***** Records provided

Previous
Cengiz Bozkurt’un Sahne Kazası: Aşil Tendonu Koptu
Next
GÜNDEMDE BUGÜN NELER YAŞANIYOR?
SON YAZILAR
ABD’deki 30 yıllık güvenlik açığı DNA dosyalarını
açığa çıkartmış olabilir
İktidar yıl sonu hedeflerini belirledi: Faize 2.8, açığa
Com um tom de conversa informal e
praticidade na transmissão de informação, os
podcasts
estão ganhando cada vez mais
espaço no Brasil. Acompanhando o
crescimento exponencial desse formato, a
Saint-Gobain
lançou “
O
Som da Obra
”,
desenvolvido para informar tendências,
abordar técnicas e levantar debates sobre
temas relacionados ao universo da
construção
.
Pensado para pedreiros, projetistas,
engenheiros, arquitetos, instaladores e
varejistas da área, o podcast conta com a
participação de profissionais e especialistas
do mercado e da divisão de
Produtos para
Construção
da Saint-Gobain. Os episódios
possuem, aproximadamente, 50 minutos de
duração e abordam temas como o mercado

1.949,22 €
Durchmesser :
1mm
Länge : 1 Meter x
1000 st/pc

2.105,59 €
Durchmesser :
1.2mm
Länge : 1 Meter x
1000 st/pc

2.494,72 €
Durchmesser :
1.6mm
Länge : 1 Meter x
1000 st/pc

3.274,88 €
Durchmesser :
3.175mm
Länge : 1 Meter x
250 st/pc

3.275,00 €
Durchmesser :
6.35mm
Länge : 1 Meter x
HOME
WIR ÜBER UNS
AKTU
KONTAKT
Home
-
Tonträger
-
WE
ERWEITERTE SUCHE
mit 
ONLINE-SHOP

**********

**Task prompt:**
Retype every line of the material above exactly as it appears, keeping the original order and line breaks.

**Result:**
Previous
Cengiz Bozkurt’un Sahne Kazası: Aşil Tendonu Koptu
Next
GÜNDEMDE BUGÜN NELER YAŞANIYOR?
SON YAZILAR
ABD’deki 30 yıllık güvenlik açığı DNA dosyalarını
açığa çıkartmış olabilir
İktidar yıl sonu hedeflerini belirledi: Faize 2.8, açığa
Com um tom de conversa informal e
praticidade na transmissão de informação, os
podcasts
estão ganhando cada vez mais
espaço no Brasil. Acompanhando o
crescimento exponencial desse formato, a
Saint-Gobain
lançou “
O
Som da Obra
”,
desenvolvido para informar tendências,
abordar técnicas e levantar debates sobre
temas relacionados ao universo da
construção
.
Pensado para pedreiros, projetistas,
engenheiros, arquitetos, instaladores e
varejistas da área, o podcast conta com a
participação de profissionais e especialistas
do mercado e da divisão de
Produtos para
Construção
da Saint-Gobain. Os episódios
possuem, aproximadamente, 50 minutos de
duração e abordam temas como o mercado

1.949,22 €
Durchmesser :
1mm
Länge : 1 Meter x
1000 st/pc

2.105,59 €
Durchmesser :
1.2mm
Länge : 1 Meter x
1000 st/pc

2.494,72 €
Durchmesser :
1.6mm
Länge : 1 Meter x
1000 st/pc

3.274,88 €
Durchmesser :
3.175mm
Länge : 1 Meter x
250 st/pc

3.275,00 €
Durchmesser :
6.35mm
Länge : 1 Meter x
HOME
WIR ÜBER UNS
AKTU
KONTAKT
Home
-
Tonträger
-
WE
ERWEITERTE SUCHE
mit 
ONLINE-SHOP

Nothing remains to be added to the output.